What you should do: Across the listing, tally the lines in which the word "commands" occurs, then report the tally alone.

═══ Records provided

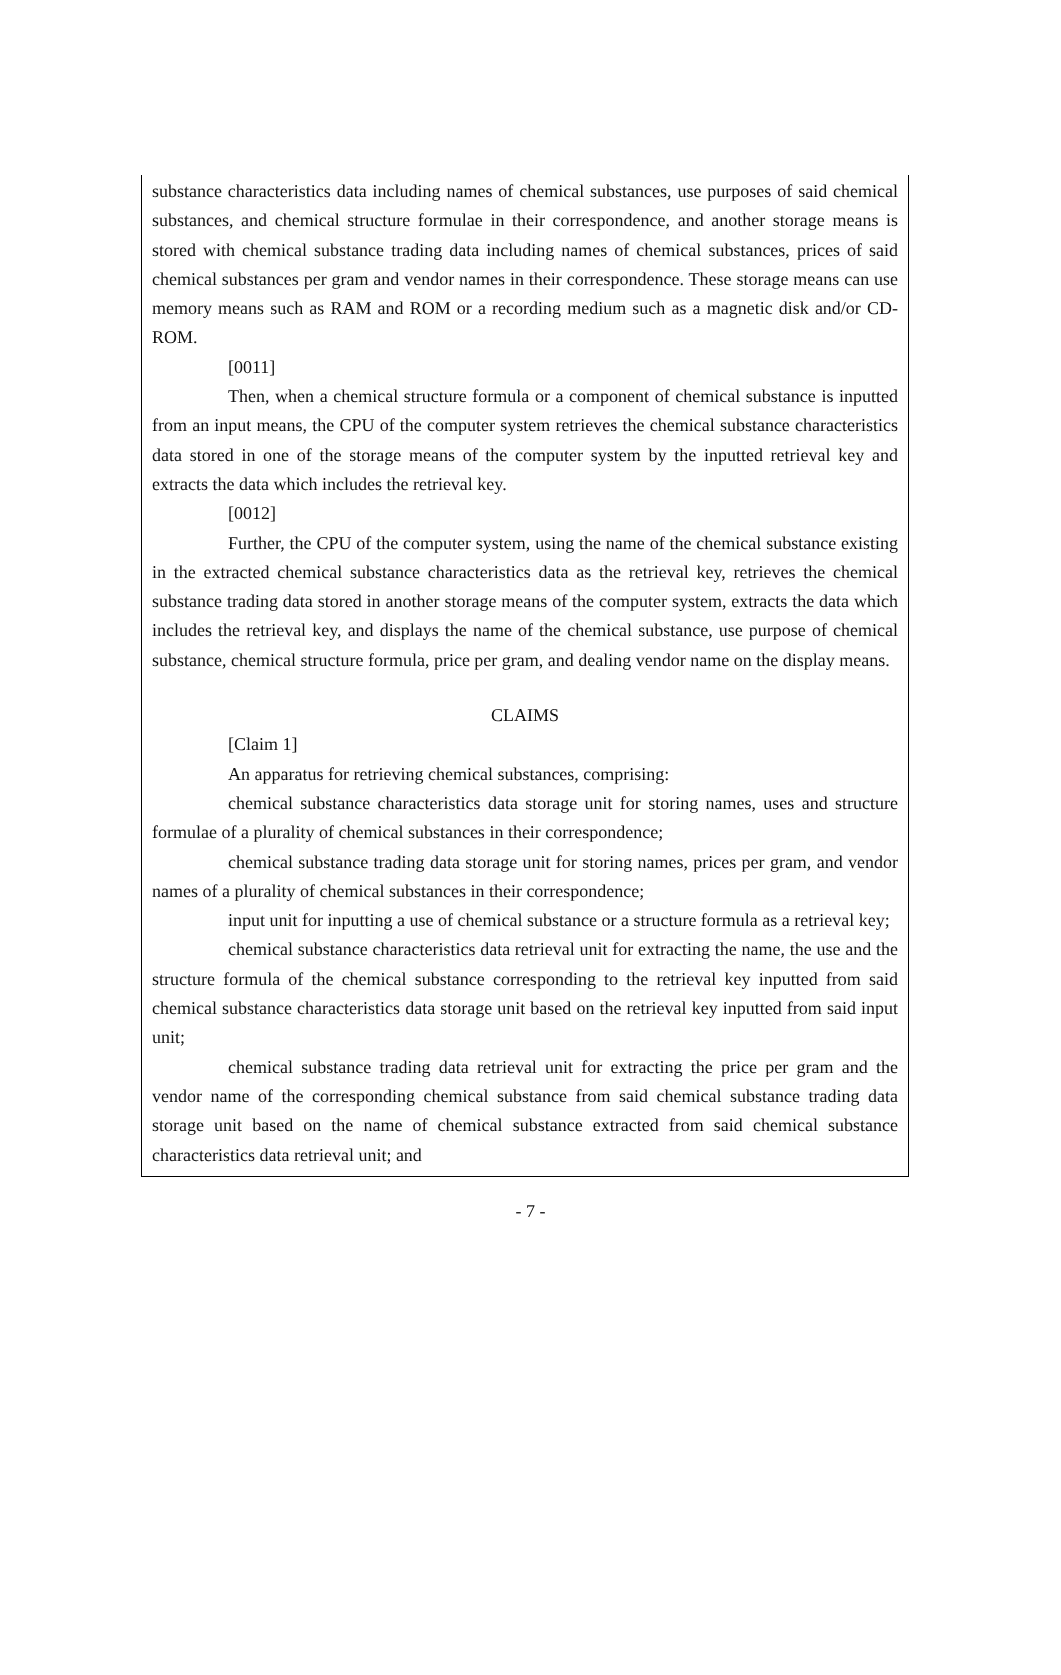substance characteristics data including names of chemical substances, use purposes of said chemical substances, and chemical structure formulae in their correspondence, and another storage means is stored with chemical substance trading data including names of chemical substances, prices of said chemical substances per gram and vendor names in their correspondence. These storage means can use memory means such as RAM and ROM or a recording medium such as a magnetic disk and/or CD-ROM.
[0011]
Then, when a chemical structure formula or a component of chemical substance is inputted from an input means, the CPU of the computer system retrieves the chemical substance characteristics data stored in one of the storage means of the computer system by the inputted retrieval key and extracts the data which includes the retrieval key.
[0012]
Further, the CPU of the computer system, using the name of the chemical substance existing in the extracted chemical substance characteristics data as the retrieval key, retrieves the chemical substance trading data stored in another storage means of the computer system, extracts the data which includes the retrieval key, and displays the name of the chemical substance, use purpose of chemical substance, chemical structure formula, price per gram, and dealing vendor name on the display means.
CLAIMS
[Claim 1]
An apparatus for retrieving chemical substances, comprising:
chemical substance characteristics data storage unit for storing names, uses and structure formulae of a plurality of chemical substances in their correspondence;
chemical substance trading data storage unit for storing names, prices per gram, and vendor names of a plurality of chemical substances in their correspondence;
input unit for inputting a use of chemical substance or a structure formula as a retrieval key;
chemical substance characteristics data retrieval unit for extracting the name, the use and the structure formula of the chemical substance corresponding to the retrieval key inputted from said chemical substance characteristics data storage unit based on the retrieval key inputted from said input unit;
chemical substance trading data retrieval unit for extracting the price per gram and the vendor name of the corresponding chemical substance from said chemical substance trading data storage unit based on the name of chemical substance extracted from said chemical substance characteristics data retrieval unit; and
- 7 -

══════
═══ Records provided

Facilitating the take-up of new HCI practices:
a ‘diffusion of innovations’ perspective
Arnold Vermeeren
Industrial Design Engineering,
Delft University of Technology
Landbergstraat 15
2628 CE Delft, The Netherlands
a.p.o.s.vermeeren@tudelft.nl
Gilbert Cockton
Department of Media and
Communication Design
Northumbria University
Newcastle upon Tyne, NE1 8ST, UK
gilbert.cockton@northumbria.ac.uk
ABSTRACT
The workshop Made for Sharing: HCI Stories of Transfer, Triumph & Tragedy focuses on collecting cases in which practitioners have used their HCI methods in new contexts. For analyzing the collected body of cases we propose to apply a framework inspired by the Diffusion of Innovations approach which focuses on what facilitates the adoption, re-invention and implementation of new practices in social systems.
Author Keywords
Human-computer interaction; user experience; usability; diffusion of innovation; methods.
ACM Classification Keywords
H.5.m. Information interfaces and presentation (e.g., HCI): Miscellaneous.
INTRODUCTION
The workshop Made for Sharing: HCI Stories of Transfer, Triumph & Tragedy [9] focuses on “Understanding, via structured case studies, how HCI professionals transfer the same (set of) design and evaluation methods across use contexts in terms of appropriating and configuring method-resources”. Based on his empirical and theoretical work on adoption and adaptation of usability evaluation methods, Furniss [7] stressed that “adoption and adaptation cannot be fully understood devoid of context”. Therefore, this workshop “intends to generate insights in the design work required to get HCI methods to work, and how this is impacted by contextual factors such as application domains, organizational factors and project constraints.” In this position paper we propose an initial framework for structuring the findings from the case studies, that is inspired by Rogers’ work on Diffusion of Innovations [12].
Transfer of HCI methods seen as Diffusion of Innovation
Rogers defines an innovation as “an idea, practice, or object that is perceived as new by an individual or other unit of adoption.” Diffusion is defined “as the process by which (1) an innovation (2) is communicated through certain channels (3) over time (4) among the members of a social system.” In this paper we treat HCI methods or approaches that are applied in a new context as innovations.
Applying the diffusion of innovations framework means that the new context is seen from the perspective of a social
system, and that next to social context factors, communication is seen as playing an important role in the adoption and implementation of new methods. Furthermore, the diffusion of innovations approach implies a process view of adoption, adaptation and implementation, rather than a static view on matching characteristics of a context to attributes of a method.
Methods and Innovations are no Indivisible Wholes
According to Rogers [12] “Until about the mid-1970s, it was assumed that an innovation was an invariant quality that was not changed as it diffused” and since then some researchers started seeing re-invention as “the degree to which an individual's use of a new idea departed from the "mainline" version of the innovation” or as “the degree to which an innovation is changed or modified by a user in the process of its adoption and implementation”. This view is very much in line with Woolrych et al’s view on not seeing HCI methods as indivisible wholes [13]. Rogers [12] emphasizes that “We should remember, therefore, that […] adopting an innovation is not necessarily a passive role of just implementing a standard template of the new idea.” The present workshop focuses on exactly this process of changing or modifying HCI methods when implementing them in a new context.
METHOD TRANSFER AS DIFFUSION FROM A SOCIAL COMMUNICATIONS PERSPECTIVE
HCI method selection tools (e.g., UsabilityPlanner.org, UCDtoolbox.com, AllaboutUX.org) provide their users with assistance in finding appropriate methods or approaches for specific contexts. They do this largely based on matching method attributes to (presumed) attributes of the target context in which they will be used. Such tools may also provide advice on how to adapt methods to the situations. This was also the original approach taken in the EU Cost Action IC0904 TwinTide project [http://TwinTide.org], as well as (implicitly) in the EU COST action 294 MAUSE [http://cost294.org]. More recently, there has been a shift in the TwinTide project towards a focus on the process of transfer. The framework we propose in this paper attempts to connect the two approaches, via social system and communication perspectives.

══════
═══ Records provided

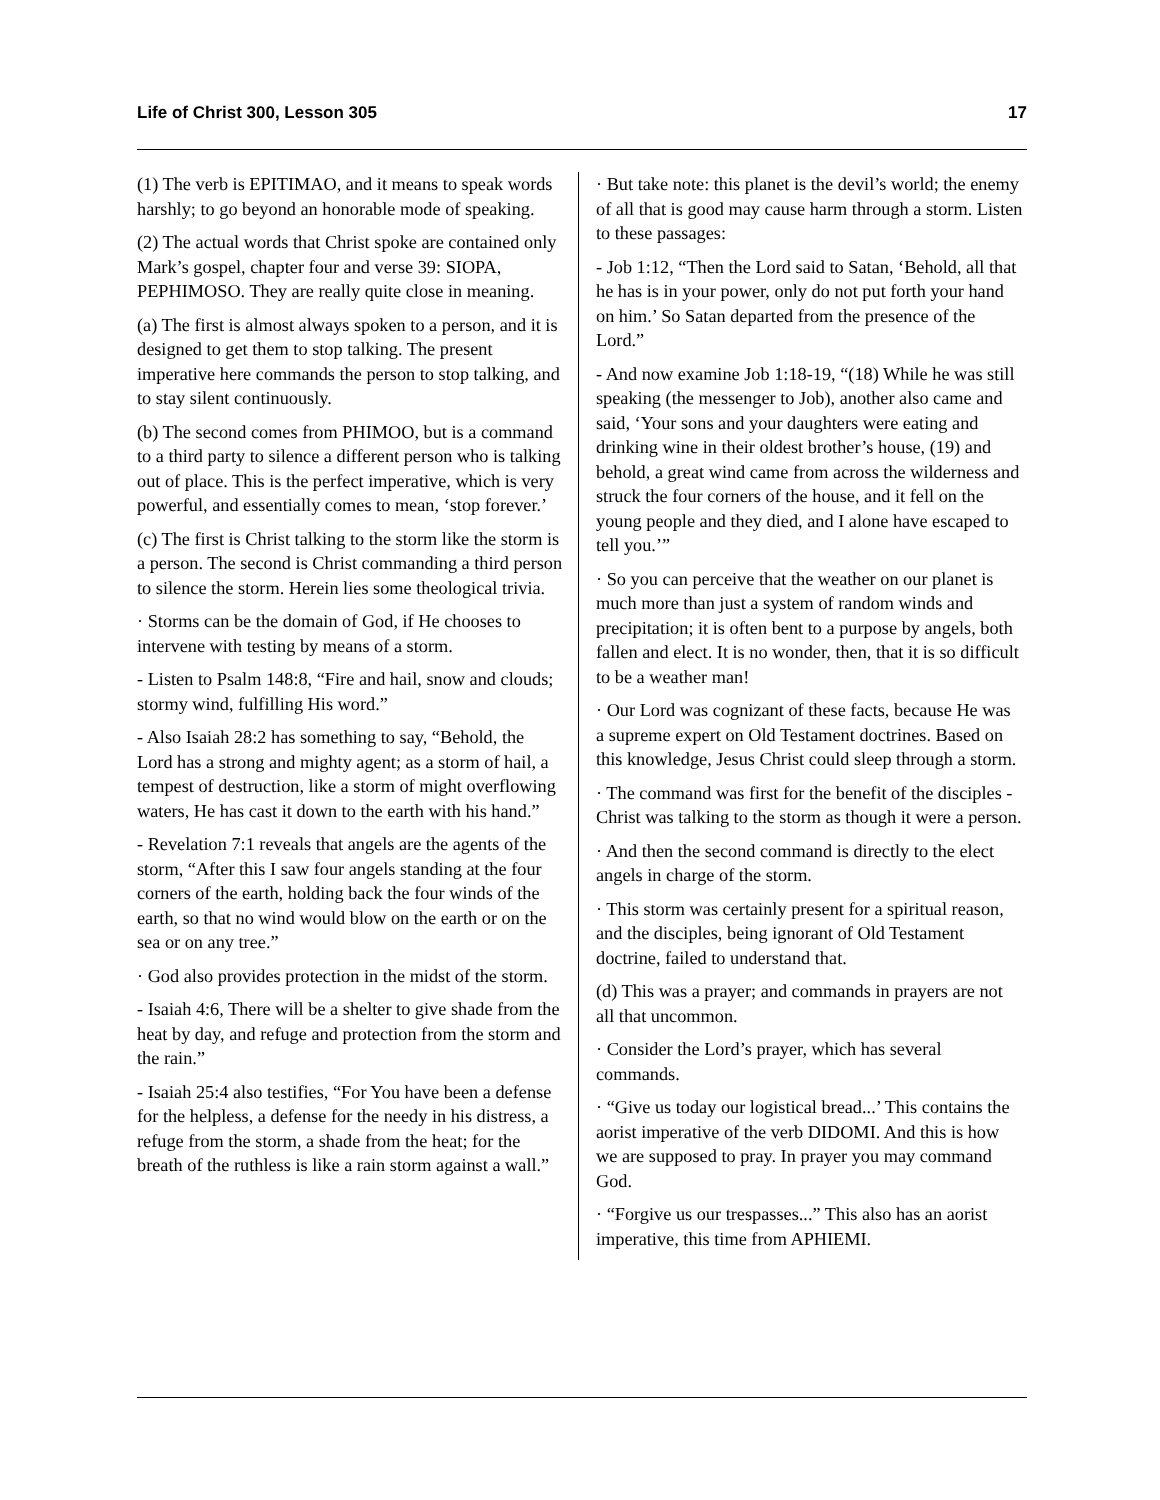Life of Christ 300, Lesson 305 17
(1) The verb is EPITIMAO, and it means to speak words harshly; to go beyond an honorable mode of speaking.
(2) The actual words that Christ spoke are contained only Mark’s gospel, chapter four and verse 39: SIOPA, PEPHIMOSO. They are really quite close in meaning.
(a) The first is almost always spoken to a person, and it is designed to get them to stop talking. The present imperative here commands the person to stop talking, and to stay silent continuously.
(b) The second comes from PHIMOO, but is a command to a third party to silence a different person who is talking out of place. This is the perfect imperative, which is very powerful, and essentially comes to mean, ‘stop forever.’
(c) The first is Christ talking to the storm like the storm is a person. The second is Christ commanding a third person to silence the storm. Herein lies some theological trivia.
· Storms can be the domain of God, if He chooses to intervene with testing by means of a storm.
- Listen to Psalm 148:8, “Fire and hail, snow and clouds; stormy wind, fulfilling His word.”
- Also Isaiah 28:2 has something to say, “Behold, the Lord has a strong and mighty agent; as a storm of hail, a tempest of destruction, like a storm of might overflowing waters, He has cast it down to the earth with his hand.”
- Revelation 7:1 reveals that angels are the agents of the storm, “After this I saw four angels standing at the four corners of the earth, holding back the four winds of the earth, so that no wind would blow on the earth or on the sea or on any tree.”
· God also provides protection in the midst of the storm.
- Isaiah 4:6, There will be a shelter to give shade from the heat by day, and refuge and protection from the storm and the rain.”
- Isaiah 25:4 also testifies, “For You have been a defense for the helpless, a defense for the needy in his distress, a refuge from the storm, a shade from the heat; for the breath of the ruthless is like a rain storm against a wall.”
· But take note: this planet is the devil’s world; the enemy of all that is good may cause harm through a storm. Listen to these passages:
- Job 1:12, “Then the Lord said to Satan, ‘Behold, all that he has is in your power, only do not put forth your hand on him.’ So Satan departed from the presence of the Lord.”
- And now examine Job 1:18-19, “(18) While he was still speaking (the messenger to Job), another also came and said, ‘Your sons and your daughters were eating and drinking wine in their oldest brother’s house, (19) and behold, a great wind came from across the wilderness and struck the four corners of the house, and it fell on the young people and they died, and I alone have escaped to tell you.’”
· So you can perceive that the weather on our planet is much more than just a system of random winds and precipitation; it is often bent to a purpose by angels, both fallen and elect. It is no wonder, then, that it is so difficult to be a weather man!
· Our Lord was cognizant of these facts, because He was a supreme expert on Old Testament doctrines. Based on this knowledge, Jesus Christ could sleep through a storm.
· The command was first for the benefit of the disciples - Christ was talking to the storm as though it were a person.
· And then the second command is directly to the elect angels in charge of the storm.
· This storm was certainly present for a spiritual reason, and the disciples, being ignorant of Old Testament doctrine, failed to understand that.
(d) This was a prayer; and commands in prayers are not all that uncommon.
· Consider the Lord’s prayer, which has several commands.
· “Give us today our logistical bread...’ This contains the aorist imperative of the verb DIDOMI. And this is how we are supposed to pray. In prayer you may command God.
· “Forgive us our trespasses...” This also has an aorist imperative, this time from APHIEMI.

══════

Solution to this task: 3